Fire guts two townhouses
Tuesday, June 18, 1996 | 11:59 a.m.
What easily could have been a tragedy ended in tears and hugs as a mother was reunited with her missing 17-year-old daughter after their townhouse burned to the ground.
Monday's fire destroyed two townhouses and damaged four others, causing $325,000 in damage, said Clark County Fire Department Capt. Larry Dau.
A cat in one townhouse perished in the 11:21 a.m. blaze at the Forest Hills gated community, at East Viking and Sandhill roads near Chaparral High School.
A combination of winds, a natural gas line and shake roofs on the 15-year-old buildings helped fuel the flames that took firefighters an hour to extinguish, officials said. The single-story townhomes each had 2,350 square feet of living space.
Julia Hoven and her daughter, Lindsey, lost everything, including a 1996 Honda that was destroyed. The Hovens had no renter's insurance, Red Cross spokeswoman Betty Larimer said. The Red Cross was providing temporary housing for the Hovens and the other families that lost their homes, Larimer said.
A cigarette butt in an ashtray that the teenager tossed into a trash can in the garage set off the two-alarm blaze, Dau said. He ruled it accidental.
Lindsey Hoven called her mother at work to tell her about the fire, said a co-worker of Julia Hoven's who asked not to be named. The co-worker said he drove Julia Hoven to the fire. For nearly an hour the mother couldn't locate her daughter.
As Clark County Fire Department crews fought the blaze, fire officials had to hold back Julia Hoven as she cried out for her missing daughter.
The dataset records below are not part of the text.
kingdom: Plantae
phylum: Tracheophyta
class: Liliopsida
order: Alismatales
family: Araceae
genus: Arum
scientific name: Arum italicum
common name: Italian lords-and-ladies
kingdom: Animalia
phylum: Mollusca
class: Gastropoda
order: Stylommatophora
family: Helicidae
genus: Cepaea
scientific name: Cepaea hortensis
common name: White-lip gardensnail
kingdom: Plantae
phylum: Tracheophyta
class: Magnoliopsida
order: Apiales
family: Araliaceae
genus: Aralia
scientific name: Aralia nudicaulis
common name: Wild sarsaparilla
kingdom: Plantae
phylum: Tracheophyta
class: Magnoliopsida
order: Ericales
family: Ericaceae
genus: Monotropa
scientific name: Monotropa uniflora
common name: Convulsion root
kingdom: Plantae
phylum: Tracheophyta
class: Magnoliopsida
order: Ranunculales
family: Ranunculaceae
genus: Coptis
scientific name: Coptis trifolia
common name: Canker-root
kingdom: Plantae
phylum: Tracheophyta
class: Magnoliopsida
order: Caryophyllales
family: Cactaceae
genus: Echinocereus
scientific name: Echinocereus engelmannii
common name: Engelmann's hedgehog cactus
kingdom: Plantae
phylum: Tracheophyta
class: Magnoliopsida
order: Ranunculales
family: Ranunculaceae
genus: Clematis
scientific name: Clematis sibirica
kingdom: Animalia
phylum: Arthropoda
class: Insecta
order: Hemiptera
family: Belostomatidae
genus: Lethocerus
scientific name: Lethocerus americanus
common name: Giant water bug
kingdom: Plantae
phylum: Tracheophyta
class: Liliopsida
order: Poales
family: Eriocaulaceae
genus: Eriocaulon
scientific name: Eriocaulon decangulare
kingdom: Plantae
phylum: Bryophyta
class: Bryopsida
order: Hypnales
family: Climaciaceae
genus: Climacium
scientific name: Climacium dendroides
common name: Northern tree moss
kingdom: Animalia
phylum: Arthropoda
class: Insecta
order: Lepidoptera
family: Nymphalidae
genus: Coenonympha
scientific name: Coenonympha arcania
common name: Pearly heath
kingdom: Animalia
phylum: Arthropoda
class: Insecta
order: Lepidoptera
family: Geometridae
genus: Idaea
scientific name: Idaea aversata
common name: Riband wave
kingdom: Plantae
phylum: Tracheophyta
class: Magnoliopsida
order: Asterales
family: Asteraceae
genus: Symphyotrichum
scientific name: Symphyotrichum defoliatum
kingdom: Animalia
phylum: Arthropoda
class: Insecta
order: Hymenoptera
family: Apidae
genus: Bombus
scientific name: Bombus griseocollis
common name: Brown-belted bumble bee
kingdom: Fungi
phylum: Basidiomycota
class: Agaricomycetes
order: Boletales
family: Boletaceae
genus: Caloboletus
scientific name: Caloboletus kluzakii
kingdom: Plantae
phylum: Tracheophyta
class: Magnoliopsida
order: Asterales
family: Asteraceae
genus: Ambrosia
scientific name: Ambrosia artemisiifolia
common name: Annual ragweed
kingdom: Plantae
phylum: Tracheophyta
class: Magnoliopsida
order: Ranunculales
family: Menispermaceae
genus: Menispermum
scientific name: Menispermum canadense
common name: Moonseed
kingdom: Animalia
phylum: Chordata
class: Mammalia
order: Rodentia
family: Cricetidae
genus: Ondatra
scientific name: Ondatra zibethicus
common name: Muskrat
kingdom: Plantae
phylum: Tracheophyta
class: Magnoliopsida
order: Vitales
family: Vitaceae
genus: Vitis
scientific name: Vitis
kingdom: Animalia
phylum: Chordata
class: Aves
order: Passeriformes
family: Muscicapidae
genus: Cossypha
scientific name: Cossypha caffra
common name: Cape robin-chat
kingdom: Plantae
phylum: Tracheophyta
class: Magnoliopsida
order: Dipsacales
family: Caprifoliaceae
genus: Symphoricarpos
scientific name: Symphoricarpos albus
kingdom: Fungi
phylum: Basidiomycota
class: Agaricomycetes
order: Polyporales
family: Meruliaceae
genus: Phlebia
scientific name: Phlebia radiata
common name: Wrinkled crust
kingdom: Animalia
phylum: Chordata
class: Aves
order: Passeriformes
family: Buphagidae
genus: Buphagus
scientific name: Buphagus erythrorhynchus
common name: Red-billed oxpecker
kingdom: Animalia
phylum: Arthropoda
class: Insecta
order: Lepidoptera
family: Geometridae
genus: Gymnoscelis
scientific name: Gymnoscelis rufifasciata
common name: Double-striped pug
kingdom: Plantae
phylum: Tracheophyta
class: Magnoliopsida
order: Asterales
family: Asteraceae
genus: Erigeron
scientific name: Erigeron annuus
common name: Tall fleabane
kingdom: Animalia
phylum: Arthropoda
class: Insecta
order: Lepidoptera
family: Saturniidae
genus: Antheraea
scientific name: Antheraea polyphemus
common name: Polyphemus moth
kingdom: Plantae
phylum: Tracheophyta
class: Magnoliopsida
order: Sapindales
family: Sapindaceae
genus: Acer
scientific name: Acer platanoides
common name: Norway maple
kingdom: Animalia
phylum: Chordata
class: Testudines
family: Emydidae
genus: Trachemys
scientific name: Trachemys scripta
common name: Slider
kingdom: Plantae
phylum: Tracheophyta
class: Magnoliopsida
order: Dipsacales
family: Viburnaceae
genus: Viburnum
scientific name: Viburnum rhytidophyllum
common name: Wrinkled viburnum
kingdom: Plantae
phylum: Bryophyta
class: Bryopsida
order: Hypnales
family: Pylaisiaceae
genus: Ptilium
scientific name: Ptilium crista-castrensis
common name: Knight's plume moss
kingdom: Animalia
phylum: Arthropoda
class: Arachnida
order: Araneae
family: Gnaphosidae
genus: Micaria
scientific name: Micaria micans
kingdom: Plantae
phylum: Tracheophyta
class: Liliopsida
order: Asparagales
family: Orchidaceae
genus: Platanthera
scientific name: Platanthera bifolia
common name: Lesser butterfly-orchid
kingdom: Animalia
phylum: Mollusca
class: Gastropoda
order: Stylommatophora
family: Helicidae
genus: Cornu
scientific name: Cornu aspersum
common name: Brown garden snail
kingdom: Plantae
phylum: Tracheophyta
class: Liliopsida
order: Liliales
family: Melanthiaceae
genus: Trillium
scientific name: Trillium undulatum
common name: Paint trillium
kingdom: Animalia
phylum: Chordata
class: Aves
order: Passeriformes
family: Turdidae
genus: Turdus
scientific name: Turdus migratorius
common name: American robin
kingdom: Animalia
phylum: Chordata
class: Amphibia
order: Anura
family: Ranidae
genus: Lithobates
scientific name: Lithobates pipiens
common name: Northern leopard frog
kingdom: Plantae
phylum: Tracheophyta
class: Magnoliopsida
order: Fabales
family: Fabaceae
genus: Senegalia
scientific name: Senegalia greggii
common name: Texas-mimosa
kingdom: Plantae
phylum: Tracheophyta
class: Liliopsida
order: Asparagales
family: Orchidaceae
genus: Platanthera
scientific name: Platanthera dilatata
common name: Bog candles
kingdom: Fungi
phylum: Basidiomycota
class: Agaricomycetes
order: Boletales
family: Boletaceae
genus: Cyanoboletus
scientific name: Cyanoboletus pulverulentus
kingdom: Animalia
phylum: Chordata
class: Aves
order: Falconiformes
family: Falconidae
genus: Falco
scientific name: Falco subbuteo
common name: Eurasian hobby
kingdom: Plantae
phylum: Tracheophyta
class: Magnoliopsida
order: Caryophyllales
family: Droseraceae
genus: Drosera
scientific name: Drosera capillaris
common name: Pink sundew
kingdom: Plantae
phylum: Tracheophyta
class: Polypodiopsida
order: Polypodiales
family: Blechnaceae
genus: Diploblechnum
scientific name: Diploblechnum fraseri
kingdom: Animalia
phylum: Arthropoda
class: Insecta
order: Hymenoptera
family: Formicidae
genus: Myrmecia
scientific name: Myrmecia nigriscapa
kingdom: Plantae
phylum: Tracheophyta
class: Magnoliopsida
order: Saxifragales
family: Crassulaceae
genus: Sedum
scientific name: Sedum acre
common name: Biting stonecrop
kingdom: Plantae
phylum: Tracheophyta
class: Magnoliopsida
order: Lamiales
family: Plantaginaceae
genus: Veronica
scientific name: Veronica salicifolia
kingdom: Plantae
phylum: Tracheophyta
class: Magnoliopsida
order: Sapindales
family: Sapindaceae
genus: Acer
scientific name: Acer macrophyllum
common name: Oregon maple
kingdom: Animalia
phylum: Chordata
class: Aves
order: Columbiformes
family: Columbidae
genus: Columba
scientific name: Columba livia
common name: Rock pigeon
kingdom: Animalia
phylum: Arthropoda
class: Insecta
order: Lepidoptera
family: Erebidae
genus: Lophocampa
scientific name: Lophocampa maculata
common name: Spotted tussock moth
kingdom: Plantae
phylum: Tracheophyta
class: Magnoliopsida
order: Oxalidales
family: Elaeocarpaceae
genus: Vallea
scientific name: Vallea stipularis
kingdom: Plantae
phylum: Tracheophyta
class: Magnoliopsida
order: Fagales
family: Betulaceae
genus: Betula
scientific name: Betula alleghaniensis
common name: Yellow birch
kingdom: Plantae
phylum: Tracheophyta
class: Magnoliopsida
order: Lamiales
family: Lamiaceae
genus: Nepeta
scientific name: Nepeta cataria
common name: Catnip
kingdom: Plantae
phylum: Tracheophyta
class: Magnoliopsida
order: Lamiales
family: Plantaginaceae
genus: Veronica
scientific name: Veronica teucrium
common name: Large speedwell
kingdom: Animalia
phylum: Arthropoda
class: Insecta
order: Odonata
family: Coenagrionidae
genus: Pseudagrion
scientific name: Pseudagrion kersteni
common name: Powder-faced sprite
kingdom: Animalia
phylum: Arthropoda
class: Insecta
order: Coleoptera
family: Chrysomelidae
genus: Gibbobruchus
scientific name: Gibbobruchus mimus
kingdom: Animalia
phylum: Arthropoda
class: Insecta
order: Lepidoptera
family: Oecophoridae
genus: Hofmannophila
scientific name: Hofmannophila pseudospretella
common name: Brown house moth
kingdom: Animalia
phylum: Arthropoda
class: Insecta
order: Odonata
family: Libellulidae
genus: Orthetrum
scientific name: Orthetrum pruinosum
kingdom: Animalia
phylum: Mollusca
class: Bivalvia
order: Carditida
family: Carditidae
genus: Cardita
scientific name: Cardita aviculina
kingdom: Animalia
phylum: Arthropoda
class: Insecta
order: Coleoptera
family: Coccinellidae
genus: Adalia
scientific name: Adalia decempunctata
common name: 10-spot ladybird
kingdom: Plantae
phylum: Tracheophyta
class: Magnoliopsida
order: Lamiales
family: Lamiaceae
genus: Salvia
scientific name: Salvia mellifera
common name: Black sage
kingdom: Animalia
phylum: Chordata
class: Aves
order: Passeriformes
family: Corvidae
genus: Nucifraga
"She's still in there," Julie Hoven said as she tried to run to her townhouse.
But two officials held her back. She sat down on a curb, put her head in her hands and cried.
"Ma'am, stay here. We'll find her," a firefighter told her.
And they did.
The daughter ran into her mother's arms after firefighters escorted the teen out of the complex. It wasn't clear where the girl was.
Lindsey Hoven suffered first-degree burns to her legs and foot and was taken by ambulance to Desert Springs Hospital. She was later released.
Dorothy Ratliff, 86, was in her garage when she saw the flames next door.
"It was absolutely in flames," Ratliff said. "It was all red. There was no smoke or anything. No one was here. Just the fire."
Ratliff said she was so shaken up that she couldn't remember how to call 911.
"The only number I could remember was my son's," she said.
Her son, Ronald Ratliff, who lives in the same complex, said: "The fire just missed her."
Ratliff's home sustained roof damage over the garage, Dau said.